» AVAILABLE DATA

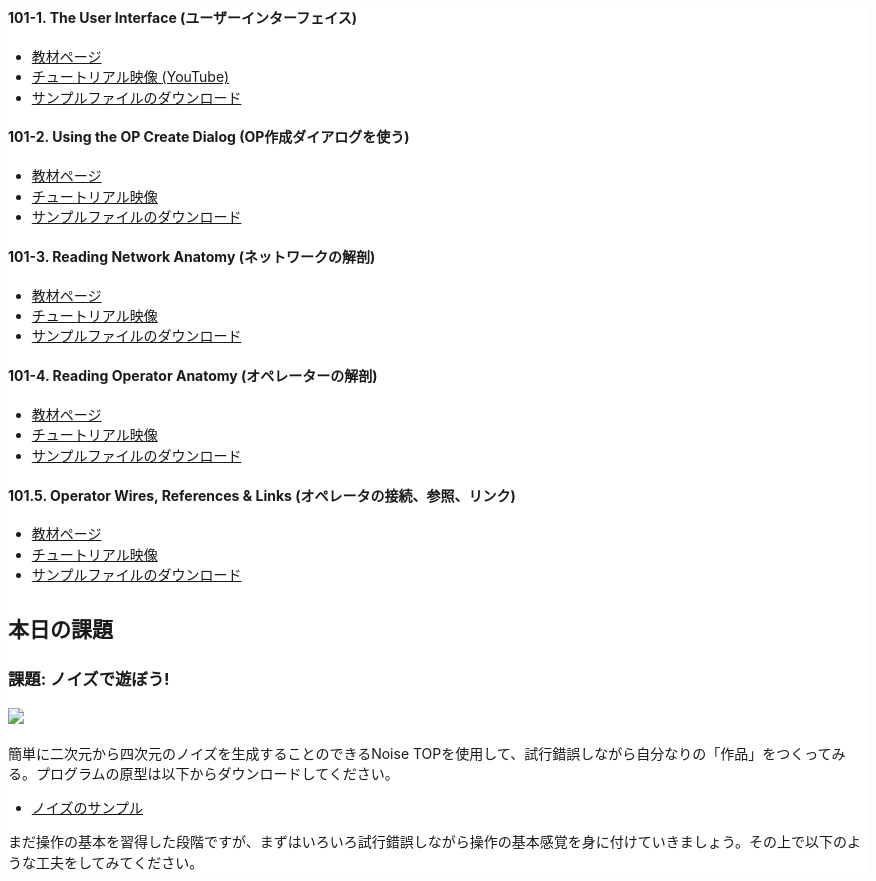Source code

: #### 101-1. The User Interface (ユーザーインターフェイス)

- [教材ページ](https://learn.derivative.ca/courses/100-fundamentals/lessons/101-navigating-the-environment/topic/user-interface/)
- [チュートリアル映像 (YouTube)](https://youtu.be/d5n4QbJ2N_Q?feature=shared)
- [サンプルファイルのダウンロード](https://github.com/TouchDesigner/CurriculumExamples/raw/main/toxExamples/TouchDesignerFundamentals/100/101/TDFundamentals-101-userInterface.tox)

#### 101-2. Using the OP Create Dialog (OP作成ダイアログを使う)

- [教材ページ](https://learn.derivative.ca/courses/100-fundamentals/lessons/101-navigating-the-environment/topic/using-the-op-create-dialog/)
- [チュートリアル映像](https://youtu.be/5AaXWvdQrbI?feature=shared)
- [サンプルファイルのダウンロード](https://github.com/TouchDesigner/CurriculumExamples/raw/main/toxExamples/TouchDesignerFundamentals/100/101/TDFundamentals-101-OPCreateDialog.tox)

#### 101-3. Reading Network Anatomy (ネットワークの解剖)

- [教材ページ](https://learn.derivative.ca/courses/100-fundamentals/lessons/101-navigating-the-environment/topic/reading-network-anatomy/)
- [チュートリアル映像](https://youtu.be/0h01Nwj-lAg?feature=shared)
- [サンプルファイルのダウンロード](https://github.com/TouchDesigner/CurriculumExamples/raw/main/toxExamples/TouchDesignerFundamentals/100/101/TDFundamentals-101-networkAnatomy.tox)

#### 101-4. Reading Operator Anatomy (オペレーターの解剖)

- [教材ページ](https://learn.derivative.ca/courses/100-fundamentals/lessons/101-navigating-the-environment/topic/reading-operator-anatomy/)
- [チュートリアル映像](https://youtu.be/wKBtfHTjsNM?feature=shared)
- [サンプルファイルのダウンロード](https://github.com/TouchDesigner/CurriculumExamples/raw/main/toxExamples/TouchDesignerFundamentals/100/101/TDFundamentals-101-operatorAnatomy.tox)

#### 101.5. Operator Wires, References & Links (オペレータの接続、参照、リンク)

- [教材ページ](https://learn.derivative.ca/courses/100-fundamentals/lessons/101-navigating-the-environment/topic/manipulating-operator-wires/)
- [チュートリアル映像](https://youtu.be/wb51mj-HNiQ?feature=shared)
- [サンプルファイルのダウンロード](https://github.com/TouchDesigner/CurriculumExamples/raw/main/toxExamples/TouchDesignerFundamentals/100/101/TDFundamentals-101-opWiresReferencesAndLinks.tox)

## 本日の課題

### 課題: ノイズで遊ぼう!

![](https://yoppa.org/wp-content/uploads/2024/04/Screenshot-2024-04-04-103723.png)

簡単に二次元から四次元のノイズを生成することのできるNoise TOPを使用して、試行錯誤しながら自分なりの「作品」をつくってみる。プログラムの原型は以下からダウンロードしてください。

- [ノイズのサンプル](https://github.com/tado/td-workshop/blob/main/geidai-mediaart/toe/01-01SimpleNoise.toe)

まだ操作の基本を習得した段階ですが、まずはいろいろ試行錯誤しながら操作の基本感覚を身に付けていきましょう。その上で以下のような工夫をしてみてください。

» EXERCISE OBJECTIVE
Your task is to show every line of the listing above containing "チュートリアル映像".

» EXPECTED ANSWER
- [チュートリアル映像 (YouTube)](https://youtu.be/d5n4QbJ2N_Q?feature=shared)
- [チュートリアル映像](https://youtu.be/5AaXWvdQrbI?feature=shared)
- [チュートリアル映像](https://youtu.be/0h01Nwj-lAg?feature=shared)
- [チュートリアル映像](https://youtu.be/wKBtfHTjsNM?feature=shared)
- [チュートリアル映像](https://youtu.be/wb51mj-HNiQ?feature=shared)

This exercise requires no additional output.